Argentina firma el nuevo acuerdo con el FMI y acepta reunirse con los acreedores

"A finales de este mes", el directorio del Fondo Monetario Internacional (FMI) aprobará previsiblemente la segunda revisión del acuerdo de tres años que firmó con Argentina en septiembre. Así lo ha comunicado su actual responsable, Anne Krueger, quien se comprometió ayer a recomendar dicha opción tras acordar con Argentina el reembolso de 3.100 millones que adeudaba y cuyo plazo vencía ayer. A cambio, Buenos Aires acepta reunirse con todos los acreedores "en un plano de igualdad".

Las autoridades argentinas han suscrito hoy, según la responsable interina del FMI, Anne Krueger, una carta de intenciones que incluye "la estrategia de las autoridades para reestructurar la deuda soberana" y medidas para "un acuerdo de colaboración con los acreedores que resulte en una deuda sostenible para Argentina". El acuerdo firmado en la capital bonaerense también desarrolla un marco económico para 2004 (el PIB previsto asciende al 5,5%, por encima de lo calculado inicialmente) y abunda en las políticas estructurales que apuntalarían la recuperación frente a la crisis del 2002.

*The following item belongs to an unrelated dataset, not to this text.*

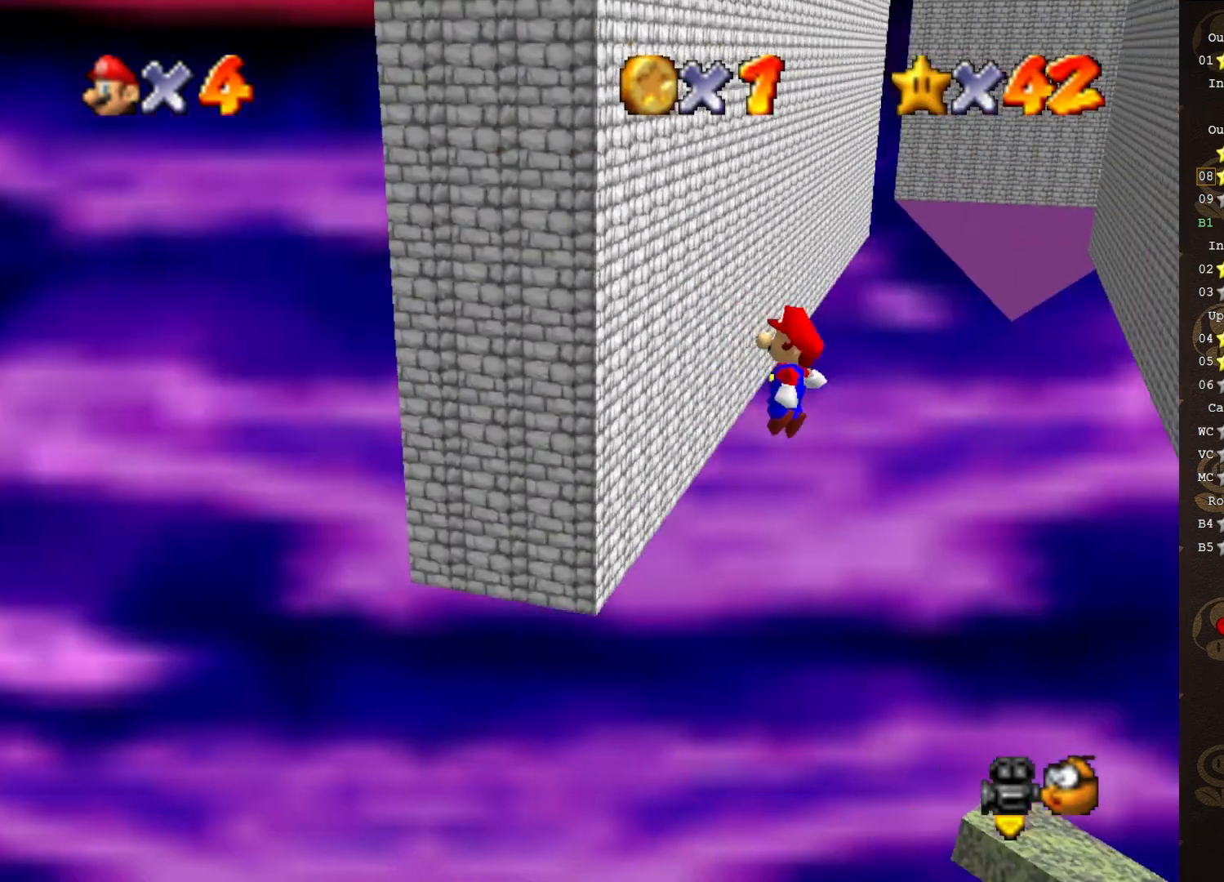
{"buttons": ["A"], "left_stick": "up-right", "events": [[17, "C_LEFT", "up"], [383, "A", "down"], [417, "left_stick", "up-right"]]}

El Gobierno de Néstor Kirchner establecerá con la ayuda de los bancos de inversión designados por Buenos Aires, "un calendario y un proceso que garantizará unas negociaciones significativas con todos los grupos acreedores representativos", que poseen bonos incumplidos de Argentina por 88.000 millones de dólares. El gobierno completará "en breve" el decreto que formalizará el nombramiento del consorcio bancario asesor, formado por Barclays, Merrill Lynch y UBS, agrega el comunicado de Krueger.

Apurar la negociación

Además de ratificar que el país no modificará su propuesta de saldar sólo el 25% de ese pasivo, el Ejecutivo indicó que aspira a cerrar el proceso de negociación con los acreedores entre finales de mayo y comienzos de junio. El jefe del Gabinete, Alberto Fernández, aseguró que a partir del 22 de este mes se escuchará a 21 grupos de acreedores "en un plano de igualdad".

La negociación con los acreedores privados había sido el principal punto de fricción entre Buenos Aires y el FMI para completar la segunda revisión del programa firmado en septiembre, y en virtud del cual pondrá otros 3.100 millones de dólares a disposición de Argentina para que reponga sus reservas de divisas.

Después de varios días de tensas negociaciones, una conversación telefónica entre el presidente, Néstor Kirchner, y Krueger permitió desbloquear las discusiones. Por un lado, Kirchner dio la orden de pagar el vencimiento del Fondo de un tramo de deuda de 3.100 millones, evitando una suspensión de pagos que atemorizó a analistas e inversores, y Krueger se comprometió a recomendar ante el directorio la aprobación de las metas de la revisión.

La exigencia y premura del Tesoro estadounidense

Argentina deberá obtener un superávit fiscal primario superior al 3% del PIB en 2005 para hacer frente a los pagos de la deuda vigente y la resultante de la reestructuración de pasivos pendientes, según Randal Quarles, secretario asistente del Tesoro para Asuntos Internacionales. El país andino deberá, en septiembre, definir las metas a ese respecto para el año que viene y el siguiente; según los analistas, será la próxima gran batalla entre el país y el Fondo.